My guess is that Chip will rotate his receivers among all positions, not only the big three (Matthews, Agholor and Huff) but Miles Austin (6'2") and Seyi Ajirotutu (6'3") might steal some snaps in the slot.

The last standard is the most puzzling:

"The Eagles didn’t give a sniff to elite shutdown cornerback Darrelle Revis in free agency because they have no use for shutdown corners in their scheme. They much prefer having the length to disrupt passing lanes."

This one still puzzles me. With all due respect, the Eagles secondary was TERRIBLE last year, and the team was in no position to turn down any decent corner, much less one as talented as Darrelle Revis.

I'm still having trouble understanding what "no use for shutdown corners" even means. The wording here -- length to disrupt passing lanes -- makes it sound like the Eagles prefer zone coverage to man, I guess? I haven't seen any evidence of that, but maybe Chip, Billy Davis and new DB coach Corey Undlin are changing the scheme.

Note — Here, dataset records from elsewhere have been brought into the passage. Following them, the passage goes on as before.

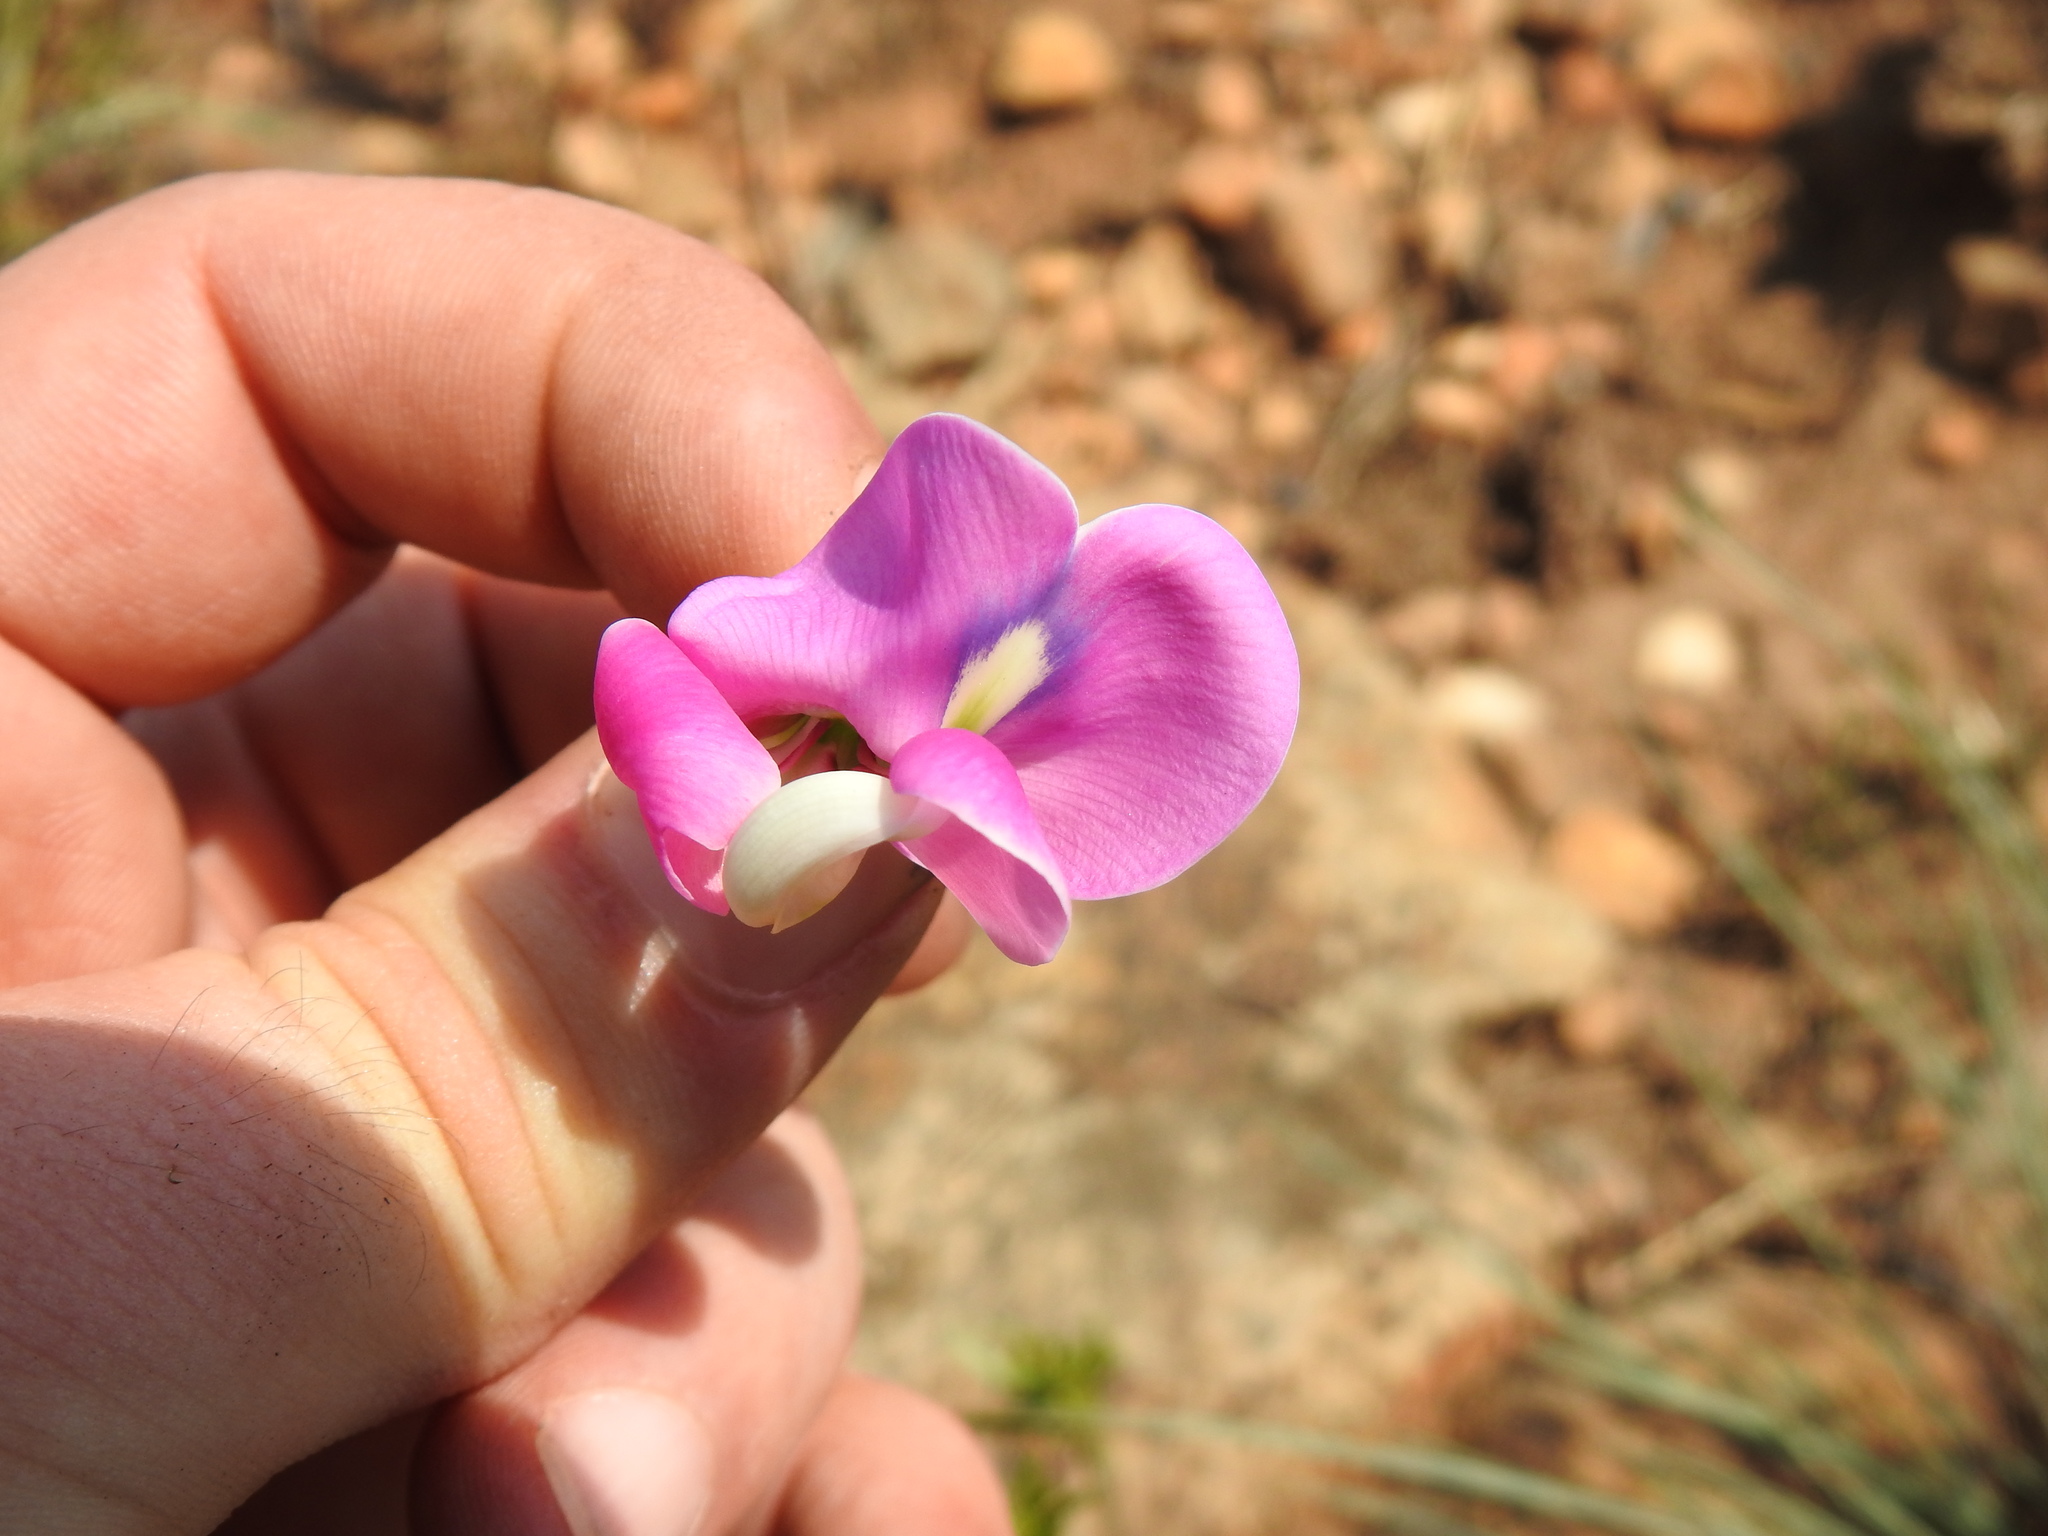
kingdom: Plantae
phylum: Tracheophyta
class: Magnoliopsida
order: Fabales
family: Fabaceae
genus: Sphenostylis
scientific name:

I asked Tommy Lawlor if he had any notion what this could mean, and he replied:

"Bedard might mean that the Eagles don't feel the need to have an elite corner in the sense of investment. Some teams have spent a high 1st round pick for a shutdown CB. And there is money to consider. The Jets are paying Revis $16M this year and $17M next year... Kelly seems to feel he can find CBs in other ways. He's not reaching for one in the draft or paying mega-bucks for an elite CB. "

That makes good sense, though the big check Chip signed to get Seattle CB Byron Maxwell argues against it.

Though the last statement still baffles me a bit, the rest of it makes a lot of sense. Apparently, Chip prizes bigger people even more than we realized. One theory is that the Eagles might move Beau Allen over to starting nose tackle and slide Bennie Logan to DE. The only problem with that analysis is that Logan is only 6'2', so he doesn't fit these new rules either.